Work required →
Using the data beneath, show every line that includes the word "catégorie".

Data items
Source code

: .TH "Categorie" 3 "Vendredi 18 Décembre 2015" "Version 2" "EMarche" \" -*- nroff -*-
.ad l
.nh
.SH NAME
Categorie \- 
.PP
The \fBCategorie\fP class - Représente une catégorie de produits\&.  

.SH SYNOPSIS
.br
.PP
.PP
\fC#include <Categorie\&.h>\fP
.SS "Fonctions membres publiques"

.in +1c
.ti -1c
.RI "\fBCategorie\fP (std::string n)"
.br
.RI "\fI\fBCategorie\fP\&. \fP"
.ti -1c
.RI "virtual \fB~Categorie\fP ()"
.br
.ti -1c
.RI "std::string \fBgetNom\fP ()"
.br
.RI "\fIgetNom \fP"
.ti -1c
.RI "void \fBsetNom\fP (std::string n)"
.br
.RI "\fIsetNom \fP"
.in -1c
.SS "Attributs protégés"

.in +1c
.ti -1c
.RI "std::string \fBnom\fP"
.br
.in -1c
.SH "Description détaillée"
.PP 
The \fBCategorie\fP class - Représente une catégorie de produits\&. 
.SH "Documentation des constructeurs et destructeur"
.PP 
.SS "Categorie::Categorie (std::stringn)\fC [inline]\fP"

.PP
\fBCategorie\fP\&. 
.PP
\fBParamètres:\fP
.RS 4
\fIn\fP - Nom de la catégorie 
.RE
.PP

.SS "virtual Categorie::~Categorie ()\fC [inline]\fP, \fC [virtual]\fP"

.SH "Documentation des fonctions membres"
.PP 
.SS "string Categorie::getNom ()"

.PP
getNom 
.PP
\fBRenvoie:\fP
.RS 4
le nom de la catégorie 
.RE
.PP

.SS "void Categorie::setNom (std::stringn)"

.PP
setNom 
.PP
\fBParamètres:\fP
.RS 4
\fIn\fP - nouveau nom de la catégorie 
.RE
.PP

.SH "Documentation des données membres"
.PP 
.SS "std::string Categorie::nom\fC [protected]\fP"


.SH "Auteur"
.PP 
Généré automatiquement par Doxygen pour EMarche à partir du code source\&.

Reply to the task →
The \fBCategorie\fP class - Représente une catégorie de produits\&.  
The \fBCategorie\fP class - Représente une catégorie de produits\&. 
\fIn\fP - Nom de la catégorie 
le nom de la catégorie 
\fIn\fP - nouveau nom de la catégorie 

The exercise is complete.